* Dataset *
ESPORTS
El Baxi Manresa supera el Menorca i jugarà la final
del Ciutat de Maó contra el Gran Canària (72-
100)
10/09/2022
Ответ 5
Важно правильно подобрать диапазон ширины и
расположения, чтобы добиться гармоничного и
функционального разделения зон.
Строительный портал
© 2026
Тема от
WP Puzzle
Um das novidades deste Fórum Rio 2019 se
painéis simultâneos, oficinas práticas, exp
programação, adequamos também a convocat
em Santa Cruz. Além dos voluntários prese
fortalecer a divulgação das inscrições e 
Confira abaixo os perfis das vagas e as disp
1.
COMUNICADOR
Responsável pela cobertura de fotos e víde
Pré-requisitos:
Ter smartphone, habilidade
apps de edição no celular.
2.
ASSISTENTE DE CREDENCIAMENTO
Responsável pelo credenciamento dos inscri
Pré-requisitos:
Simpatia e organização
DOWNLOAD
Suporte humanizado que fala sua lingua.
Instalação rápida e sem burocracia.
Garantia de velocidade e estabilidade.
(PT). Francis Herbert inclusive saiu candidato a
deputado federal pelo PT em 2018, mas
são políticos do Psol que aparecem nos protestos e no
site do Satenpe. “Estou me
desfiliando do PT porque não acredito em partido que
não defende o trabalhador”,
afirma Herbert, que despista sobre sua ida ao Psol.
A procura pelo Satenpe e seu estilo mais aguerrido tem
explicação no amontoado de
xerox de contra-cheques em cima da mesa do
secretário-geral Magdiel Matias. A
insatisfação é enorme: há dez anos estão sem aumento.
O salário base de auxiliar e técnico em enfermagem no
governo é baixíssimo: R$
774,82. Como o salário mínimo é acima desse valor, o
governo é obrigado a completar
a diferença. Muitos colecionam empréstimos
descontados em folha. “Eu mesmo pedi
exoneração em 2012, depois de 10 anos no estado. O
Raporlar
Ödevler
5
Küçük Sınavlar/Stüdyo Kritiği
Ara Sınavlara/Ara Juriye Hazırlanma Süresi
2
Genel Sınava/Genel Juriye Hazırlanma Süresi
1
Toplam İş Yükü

* Assignment *
The answer must consist of every line from the entries that holds the string "Hazırlanma".

* Response box *
Ara Sınavlara/Ara Juriye Hazırlanma Süresi
Genel Sınava/Genel Juriye Hazırlanma Süresi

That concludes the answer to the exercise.